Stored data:
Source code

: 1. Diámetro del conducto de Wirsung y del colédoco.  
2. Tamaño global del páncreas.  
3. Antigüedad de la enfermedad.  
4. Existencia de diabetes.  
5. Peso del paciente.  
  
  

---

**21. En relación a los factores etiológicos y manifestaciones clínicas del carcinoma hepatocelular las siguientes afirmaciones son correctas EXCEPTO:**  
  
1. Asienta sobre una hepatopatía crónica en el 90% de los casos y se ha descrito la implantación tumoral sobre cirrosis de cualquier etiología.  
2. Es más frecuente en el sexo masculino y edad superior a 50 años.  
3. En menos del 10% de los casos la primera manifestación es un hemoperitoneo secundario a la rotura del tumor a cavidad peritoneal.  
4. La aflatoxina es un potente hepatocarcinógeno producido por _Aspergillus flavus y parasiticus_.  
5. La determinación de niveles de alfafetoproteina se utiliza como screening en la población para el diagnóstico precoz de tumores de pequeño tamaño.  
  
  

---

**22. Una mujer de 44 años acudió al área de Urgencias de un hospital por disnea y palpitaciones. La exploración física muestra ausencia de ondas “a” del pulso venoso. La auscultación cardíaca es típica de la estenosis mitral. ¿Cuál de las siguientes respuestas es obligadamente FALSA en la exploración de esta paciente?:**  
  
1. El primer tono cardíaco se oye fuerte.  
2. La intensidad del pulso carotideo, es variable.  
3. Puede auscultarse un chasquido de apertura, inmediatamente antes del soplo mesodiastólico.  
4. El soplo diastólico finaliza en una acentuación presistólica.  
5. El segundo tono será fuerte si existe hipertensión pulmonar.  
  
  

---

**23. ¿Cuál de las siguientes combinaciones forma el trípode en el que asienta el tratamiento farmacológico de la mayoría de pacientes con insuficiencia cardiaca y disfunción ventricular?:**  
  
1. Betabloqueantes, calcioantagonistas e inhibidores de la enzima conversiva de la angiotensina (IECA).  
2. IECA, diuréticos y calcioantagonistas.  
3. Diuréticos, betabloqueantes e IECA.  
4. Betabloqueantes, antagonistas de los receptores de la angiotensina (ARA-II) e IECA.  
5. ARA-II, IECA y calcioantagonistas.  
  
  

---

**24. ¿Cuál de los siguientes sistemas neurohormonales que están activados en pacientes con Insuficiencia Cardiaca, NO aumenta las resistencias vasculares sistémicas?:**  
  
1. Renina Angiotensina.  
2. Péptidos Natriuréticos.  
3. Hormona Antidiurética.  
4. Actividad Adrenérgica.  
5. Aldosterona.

Task requirements: Top to bottom, the records above must be output exactly.

Exercise answer:
Source code

: 1. Diámetro del conducto de Wirsung y del colédoco.  
2. Tamaño global del páncreas.  
3. Antigüedad de la enfermedad.  
4. Existencia de diabetes.  
5. Peso del paciente.  
  
  

---

**21. En relación a los factores etiológicos y manifestaciones clínicas del carcinoma hepatocelular las siguientes afirmaciones son correctas EXCEPTO:**  
  
1. Asienta sobre una hepatopatía crónica en el 90% de los casos y se ha descrito la implantación tumoral sobre cirrosis de cualquier etiología.  
2. Es más frecuente en el sexo masculino y edad superior a 50 años.  
3. En menos del 10% de los casos la primera manifestación es un hemoperitoneo secundario a la rotura del tumor a cavidad peritoneal.  
4. La aflatoxina es un potente hepatocarcinógeno producido por _Aspergillus flavus y parasiticus_.  
5. La determinación de niveles de alfafetoproteina se utiliza como screening en la población para el diagnóstico precoz de tumores de pequeño tamaño.  
  
  

---

**22. Una mujer de 44 años acudió al área de Urgencias de un hospital por disnea y palpitaciones. La exploración física muestra ausencia de ondas “a” del pulso venoso. La auscultación cardíaca es típica de la estenosis mitral. ¿Cuál de las siguientes respuestas es obligadamente FALSA en la exploración de esta paciente?:**  
  
1. El primer tono cardíaco se oye fuerte.  
2. La intensidad del pulso carotideo, es variable.  
3. Puede auscultarse un chasquido de apertura, inmediatamente antes del soplo mesodiastólico.  
4. El soplo diastólico finaliza en una acentuación presistólica.  
5. El segundo tono será fuerte si existe hipertensión pulmonar.  
  
  

---

**23. ¿Cuál de las siguientes combinaciones forma el trípode en el que asienta el tratamiento farmacológico de la mayoría de pacientes con insuficiencia cardiaca y disfunción ventricular?:**  
  
1. Betabloqueantes, calcioantagonistas e inhibidores de la enzima conversiva de la angiotensina (IECA).  
2. IECA, diuréticos y calcioantagonistas.  
3. Diuréticos, betabloqueantes e IECA.  
4. Betabloqueantes, antagonistas de los receptores de la angiotensina (ARA-II) e IECA.  
5. ARA-II, IECA y calcioantagonistas.  
  
  

---

**24. ¿Cuál de los siguientes sistemas neurohormonales que están activados en pacientes con Insuficiencia Cardiaca, NO aumenta las resistencias vasculares sistémicas?:**  
  
1. Renina Angiotensina.  
2. Péptidos Natriuréticos.  
3. Hormona Antidiurética.  
4. Actividad Adrenérgica.  
5. Aldosterona.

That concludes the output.